The question, then, is to what extent a non-voting observer member can be considered as controlling the board. One can argue that OpenAI’s reliance on Microsoft’s cloud and computing power means that Microsoft could use the observer as a platform to impose its will on OpenAI’s board. US case law determined in the past that board observers could ‘significantly influence’ board discussions. Contrary to US corporate law, however, the EU merger control standard requires decisive influence. In this context, claiming that one non-voting member could control the board is a stretch.

We do not know whether the non-voting board member was a decisive factor in the Commission’s initiation of the merger probe. If it was, it is doubtful that OpenAI’s new approach to structuring its partnerships would do much to calm the antitrust watchdog. The entity vouched to ‘host regular stakeholder meetings to share progress [...] and ensure stronger collaboration’ as well as to ‘continue to receive feedback and advice from these key stakeholders.’ Under the EU merger rules, the right to obtain access to ‘competitively significant information’ and ‘to exert influence’ are material factors which point to the existence of de facto control. Based on this, the elimination of non-voting observers might not suffice to dispel worries. In an official speech, Margarethe Vestager declared that ‘the story is not over,’ keeping the door open for potential re-assessments of this and other Big Tech-Small AI partnerships under the merger rules.

In the US, the story has only just begun. The FTC launched an inquiry into these partnerships in late January, requesting information on, inter alia, ‘governance or oversight rights’ and ‘the topic of regular meetings.’ So far, the agency has only issued a request for information, and the outcome of any potential merger scrutiny is up for grabs. Scrapping the observer seats will eliminate any formal governance rights, but the FTC would still assess the unfoldment and implications of the regular meetings OpenAI announced.

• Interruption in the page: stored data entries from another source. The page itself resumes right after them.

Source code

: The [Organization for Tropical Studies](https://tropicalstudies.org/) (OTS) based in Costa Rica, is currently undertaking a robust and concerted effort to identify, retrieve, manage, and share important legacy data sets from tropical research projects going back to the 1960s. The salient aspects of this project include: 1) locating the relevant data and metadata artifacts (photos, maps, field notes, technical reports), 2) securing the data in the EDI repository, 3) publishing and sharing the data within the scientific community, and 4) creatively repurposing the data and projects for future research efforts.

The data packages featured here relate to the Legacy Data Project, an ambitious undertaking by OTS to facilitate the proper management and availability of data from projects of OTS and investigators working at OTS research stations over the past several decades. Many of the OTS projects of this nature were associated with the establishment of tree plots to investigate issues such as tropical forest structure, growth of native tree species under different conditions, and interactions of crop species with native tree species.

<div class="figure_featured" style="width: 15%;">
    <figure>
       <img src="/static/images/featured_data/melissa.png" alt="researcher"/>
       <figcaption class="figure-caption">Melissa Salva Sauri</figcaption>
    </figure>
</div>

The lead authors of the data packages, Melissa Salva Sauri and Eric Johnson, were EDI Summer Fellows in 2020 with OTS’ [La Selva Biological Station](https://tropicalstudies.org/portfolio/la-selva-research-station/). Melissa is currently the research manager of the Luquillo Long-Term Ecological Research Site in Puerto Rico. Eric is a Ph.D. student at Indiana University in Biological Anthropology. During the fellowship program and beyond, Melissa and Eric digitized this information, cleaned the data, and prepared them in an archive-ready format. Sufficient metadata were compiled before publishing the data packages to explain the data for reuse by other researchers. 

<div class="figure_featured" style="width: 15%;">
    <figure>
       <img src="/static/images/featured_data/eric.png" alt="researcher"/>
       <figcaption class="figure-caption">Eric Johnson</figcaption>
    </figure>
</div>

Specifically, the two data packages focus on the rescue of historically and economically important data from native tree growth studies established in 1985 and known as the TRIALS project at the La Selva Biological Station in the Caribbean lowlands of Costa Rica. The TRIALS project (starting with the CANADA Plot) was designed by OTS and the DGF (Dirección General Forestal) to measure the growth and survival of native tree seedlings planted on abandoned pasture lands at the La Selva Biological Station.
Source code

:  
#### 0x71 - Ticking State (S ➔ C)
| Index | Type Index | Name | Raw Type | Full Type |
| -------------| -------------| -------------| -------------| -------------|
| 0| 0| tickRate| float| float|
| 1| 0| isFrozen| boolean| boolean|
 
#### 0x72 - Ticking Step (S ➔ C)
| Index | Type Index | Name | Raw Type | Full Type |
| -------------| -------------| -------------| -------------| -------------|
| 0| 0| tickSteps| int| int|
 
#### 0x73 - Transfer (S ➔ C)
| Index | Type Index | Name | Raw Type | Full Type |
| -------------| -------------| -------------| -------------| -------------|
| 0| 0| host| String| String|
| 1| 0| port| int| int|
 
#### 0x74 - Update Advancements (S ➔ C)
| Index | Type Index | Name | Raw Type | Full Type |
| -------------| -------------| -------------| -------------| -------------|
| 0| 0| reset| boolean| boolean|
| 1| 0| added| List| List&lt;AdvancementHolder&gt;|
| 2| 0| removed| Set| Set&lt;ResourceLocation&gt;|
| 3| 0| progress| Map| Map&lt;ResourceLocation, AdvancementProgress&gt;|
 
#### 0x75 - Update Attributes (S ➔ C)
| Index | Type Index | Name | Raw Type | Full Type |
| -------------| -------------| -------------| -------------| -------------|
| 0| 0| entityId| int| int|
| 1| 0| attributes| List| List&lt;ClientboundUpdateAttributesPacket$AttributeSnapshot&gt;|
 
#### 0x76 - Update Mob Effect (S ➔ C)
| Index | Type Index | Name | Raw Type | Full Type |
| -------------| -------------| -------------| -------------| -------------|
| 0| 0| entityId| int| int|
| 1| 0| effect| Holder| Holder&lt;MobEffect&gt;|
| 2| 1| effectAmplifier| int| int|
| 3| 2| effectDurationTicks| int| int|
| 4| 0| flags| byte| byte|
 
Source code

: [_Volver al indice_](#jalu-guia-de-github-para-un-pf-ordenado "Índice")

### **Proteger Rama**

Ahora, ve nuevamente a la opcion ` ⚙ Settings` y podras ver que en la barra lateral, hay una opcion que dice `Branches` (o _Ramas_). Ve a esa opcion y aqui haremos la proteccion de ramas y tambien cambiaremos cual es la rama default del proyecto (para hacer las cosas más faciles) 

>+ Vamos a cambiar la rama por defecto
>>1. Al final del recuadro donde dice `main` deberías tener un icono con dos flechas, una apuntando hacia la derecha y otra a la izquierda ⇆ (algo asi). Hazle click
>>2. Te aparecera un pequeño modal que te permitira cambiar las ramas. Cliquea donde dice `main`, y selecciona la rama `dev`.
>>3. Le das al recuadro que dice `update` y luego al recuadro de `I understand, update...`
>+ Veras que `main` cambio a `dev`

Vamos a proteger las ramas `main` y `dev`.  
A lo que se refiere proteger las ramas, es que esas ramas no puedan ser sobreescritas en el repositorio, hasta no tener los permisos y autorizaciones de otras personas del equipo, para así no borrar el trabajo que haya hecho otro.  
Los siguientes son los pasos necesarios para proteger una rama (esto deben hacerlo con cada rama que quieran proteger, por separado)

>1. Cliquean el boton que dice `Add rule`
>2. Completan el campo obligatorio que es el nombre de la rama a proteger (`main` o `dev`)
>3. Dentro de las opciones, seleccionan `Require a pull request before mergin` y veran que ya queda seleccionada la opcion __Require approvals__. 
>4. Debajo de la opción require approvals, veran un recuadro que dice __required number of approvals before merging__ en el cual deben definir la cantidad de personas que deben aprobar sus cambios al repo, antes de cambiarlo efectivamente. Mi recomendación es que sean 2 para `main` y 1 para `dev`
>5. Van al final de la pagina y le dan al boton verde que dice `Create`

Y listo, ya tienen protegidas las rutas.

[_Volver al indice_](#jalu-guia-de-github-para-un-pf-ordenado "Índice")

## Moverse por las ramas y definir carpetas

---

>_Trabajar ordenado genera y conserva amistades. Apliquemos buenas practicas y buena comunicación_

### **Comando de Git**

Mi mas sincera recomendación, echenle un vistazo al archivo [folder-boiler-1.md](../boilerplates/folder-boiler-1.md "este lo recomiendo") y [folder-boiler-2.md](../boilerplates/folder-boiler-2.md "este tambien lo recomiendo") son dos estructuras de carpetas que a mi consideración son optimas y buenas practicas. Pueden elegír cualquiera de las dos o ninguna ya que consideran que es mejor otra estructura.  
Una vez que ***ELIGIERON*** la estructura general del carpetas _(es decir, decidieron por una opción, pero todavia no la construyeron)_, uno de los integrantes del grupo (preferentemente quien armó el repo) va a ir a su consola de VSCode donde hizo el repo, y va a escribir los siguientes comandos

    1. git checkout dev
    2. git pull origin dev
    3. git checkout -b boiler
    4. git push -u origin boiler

Importantly, given that no proof of control is necessary, the US is for once a more fertile ground than the EU for finding a potential antitrust violation.

A Fine Line

The fact that OpenAI’s partnerships can be plausibly considered as mergers by the EU and US antitrust watchdogs testifies to the malleability of the merger control frameworks in both jurisdictions. It also shows that firms willing to collaborate without merging are navigating a fine line.

The overall configuration of the Big Tech-Small AI partnerships is unusual, sitting at the unclear boundary between market contracts and vertical integration. Some voices claim that these partnerships were carefully engineered to avoid antitrust scrutiny. Yet there might be more to the choice since structuring the deals as market-based relationships comes with certain efficiencies. Most importantly, it preserves the high-powered incentives associated with market transactions, safeguarding—and potentially even bolstering—the innovation incentives of the AI players. This doesn’t mean that these ‘new modes of organizing’ should not be scrutinized by antitrust authorities at all. But stretching the merger control framework to capture them might be too much of a stretch.

Teodora Groza is a PhD student in competition law at Sciences Po Paris and the Editor-in-Chief of the Stanford Computational Antitrust Journal.

Paul Oudin is a DPhil in Law candidate at the University of Oxford and a lawyer at Vermeille & Co.